Better File Index Scheduling - The current index scheduler operates only on the basis of battery and idle time. It could be improved by taking the number of files that need to indexed into consideration.
More Indexers - We're lacking indexers for various formats. Some that come to mind are - djvu, chm, comic books, and gifs
Unit tests for indexers - Some of our indexers just use libraries while others such as office formats have their own parsers. It would be awesome to have some unit tests for these formats.
BalooCtl tool - A simple tool called balooctl to start/stop the baloo_file process. It could also have a 'reindex' function which would nuke the entire file index.
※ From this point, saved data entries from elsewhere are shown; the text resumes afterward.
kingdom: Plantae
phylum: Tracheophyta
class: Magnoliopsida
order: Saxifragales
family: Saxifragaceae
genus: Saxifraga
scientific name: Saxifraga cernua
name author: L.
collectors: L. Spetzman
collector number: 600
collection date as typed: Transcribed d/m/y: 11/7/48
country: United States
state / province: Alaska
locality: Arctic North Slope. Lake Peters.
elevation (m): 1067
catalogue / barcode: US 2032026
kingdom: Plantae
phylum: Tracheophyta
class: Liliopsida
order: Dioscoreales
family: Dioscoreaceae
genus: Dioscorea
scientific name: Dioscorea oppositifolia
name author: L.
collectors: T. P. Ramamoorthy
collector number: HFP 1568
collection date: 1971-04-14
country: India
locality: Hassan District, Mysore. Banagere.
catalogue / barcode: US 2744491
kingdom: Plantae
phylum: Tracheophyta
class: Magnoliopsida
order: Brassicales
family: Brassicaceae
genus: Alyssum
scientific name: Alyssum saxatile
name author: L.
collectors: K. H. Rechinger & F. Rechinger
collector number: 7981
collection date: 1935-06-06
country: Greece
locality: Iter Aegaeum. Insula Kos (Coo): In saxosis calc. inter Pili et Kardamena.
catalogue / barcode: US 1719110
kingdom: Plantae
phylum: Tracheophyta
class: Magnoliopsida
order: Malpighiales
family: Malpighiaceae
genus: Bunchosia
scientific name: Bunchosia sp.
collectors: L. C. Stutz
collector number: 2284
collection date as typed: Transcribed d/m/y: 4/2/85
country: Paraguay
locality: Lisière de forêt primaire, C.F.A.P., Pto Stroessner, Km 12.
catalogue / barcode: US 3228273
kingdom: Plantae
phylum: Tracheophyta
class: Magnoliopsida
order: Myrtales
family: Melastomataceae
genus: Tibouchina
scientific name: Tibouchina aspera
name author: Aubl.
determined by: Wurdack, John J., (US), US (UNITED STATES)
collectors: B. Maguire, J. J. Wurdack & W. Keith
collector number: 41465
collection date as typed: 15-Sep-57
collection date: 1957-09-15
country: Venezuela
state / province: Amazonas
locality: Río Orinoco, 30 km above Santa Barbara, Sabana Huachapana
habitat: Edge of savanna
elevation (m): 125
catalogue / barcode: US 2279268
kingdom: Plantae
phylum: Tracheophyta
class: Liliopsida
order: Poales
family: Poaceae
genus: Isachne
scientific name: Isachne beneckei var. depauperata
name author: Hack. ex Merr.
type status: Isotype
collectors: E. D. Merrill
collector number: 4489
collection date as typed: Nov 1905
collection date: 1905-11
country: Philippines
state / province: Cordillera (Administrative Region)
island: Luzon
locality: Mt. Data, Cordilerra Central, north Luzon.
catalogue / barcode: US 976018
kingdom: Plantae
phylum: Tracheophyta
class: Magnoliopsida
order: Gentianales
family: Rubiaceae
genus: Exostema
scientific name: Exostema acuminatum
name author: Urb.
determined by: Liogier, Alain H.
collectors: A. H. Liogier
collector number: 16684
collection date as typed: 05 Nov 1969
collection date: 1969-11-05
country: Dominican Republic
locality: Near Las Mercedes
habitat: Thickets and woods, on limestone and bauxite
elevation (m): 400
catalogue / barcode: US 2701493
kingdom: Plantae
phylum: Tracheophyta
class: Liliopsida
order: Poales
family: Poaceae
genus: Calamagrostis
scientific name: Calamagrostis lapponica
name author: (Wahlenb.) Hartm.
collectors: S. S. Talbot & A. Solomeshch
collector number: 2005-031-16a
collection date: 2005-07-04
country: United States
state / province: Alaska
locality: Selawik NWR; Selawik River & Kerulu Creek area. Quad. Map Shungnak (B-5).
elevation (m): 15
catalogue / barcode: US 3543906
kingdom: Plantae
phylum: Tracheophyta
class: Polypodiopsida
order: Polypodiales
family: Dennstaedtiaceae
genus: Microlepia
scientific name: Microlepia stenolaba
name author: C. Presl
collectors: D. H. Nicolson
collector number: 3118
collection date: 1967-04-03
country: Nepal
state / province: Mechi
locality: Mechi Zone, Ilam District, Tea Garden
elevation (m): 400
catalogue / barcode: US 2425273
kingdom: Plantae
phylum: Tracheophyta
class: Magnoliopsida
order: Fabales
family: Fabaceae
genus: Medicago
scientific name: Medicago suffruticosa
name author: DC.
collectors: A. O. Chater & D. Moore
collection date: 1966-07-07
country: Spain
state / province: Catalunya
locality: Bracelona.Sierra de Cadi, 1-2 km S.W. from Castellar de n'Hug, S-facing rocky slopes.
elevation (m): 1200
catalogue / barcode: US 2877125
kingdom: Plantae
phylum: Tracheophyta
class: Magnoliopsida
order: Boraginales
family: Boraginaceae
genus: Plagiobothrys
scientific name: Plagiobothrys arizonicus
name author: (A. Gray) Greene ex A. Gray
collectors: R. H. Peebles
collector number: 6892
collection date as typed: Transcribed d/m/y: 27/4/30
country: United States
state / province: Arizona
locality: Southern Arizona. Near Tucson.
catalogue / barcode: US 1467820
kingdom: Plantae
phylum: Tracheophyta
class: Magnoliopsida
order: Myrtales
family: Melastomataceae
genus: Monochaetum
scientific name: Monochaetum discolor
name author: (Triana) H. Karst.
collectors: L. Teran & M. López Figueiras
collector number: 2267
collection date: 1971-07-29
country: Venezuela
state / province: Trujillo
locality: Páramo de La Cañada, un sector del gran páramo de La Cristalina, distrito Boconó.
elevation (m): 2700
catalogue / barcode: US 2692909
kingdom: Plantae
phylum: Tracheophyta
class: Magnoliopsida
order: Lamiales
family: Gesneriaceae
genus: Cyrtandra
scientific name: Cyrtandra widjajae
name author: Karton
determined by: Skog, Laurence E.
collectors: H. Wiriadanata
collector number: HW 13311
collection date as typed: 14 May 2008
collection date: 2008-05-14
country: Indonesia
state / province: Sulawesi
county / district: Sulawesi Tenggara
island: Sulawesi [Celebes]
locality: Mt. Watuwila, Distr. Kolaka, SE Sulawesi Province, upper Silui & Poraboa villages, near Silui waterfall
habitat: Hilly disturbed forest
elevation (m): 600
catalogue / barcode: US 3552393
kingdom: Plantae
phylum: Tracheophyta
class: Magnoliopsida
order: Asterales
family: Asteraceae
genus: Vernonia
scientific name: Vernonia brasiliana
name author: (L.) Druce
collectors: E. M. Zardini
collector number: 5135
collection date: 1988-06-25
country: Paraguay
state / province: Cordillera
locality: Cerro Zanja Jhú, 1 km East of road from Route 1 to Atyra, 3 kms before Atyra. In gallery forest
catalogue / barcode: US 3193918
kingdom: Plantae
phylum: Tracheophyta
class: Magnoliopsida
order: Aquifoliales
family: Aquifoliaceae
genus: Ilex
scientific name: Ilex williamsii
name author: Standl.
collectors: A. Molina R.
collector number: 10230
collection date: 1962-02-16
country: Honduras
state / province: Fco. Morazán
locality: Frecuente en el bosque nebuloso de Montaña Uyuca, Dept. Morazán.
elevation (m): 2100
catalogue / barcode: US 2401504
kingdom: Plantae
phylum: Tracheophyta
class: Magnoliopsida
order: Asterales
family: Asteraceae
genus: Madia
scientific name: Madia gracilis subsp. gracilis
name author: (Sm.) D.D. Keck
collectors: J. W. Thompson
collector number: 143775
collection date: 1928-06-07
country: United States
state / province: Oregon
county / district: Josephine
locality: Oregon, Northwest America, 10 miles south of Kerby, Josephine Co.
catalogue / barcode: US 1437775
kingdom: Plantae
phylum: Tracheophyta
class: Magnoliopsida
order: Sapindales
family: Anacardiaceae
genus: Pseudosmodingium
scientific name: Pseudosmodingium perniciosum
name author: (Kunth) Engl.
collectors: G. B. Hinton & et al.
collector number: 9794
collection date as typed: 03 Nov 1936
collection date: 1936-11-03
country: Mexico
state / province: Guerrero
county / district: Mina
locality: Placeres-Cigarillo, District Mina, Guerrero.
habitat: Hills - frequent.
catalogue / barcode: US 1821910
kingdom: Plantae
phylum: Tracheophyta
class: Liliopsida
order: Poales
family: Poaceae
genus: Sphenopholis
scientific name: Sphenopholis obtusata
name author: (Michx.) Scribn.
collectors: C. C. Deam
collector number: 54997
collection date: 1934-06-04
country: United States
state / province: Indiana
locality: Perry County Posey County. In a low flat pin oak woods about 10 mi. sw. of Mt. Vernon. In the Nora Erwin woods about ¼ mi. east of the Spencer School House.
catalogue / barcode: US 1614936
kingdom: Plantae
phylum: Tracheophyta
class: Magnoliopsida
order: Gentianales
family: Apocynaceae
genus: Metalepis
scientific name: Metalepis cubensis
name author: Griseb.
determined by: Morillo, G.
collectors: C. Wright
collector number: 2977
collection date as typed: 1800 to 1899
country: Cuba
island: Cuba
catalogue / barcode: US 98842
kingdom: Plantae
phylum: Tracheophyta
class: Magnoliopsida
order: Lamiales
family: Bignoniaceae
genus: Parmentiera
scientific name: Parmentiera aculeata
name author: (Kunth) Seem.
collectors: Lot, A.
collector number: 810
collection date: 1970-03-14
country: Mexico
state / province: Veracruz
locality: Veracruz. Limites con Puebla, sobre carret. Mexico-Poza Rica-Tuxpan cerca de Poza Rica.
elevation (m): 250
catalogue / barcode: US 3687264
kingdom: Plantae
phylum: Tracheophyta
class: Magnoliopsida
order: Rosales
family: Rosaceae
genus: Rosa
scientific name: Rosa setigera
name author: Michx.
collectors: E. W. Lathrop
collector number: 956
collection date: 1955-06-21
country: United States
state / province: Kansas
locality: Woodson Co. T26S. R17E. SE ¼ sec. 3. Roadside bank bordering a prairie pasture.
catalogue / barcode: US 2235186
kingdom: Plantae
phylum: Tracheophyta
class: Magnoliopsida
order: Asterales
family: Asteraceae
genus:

Milou Search Application - Milou is an awesome plasmoid to search for things, but it could really use a dedicated search application as well. Specially for the cases when the user cannot find the required info in the plasmoid.
Spelling Correction - The xapian backend offers good spelling correction, we should try and expose this through the search api.
Support for XMP Metadata in KFileMetaData
Custom Xapian word tokenizer and query parser - We're currently using xapian's internal ones. It would be nice to have our own which we can modify to split by additional characters such as _
KFileMetaData dublic core conversion - Currently there is a lot of code duplicated among different analyzers for converting dublin core metadata. This could be integrated into one class. We could also try and support more of the common dublin core specifications.
KFileMetaData - Support for writeback. We currently have plugins which extract metadata from files. It would be awesome if we could also provide plugins to do the reverse.
Removable Media Support - It was be very nice to index the data in removable media and store the indexed information in the removable medium.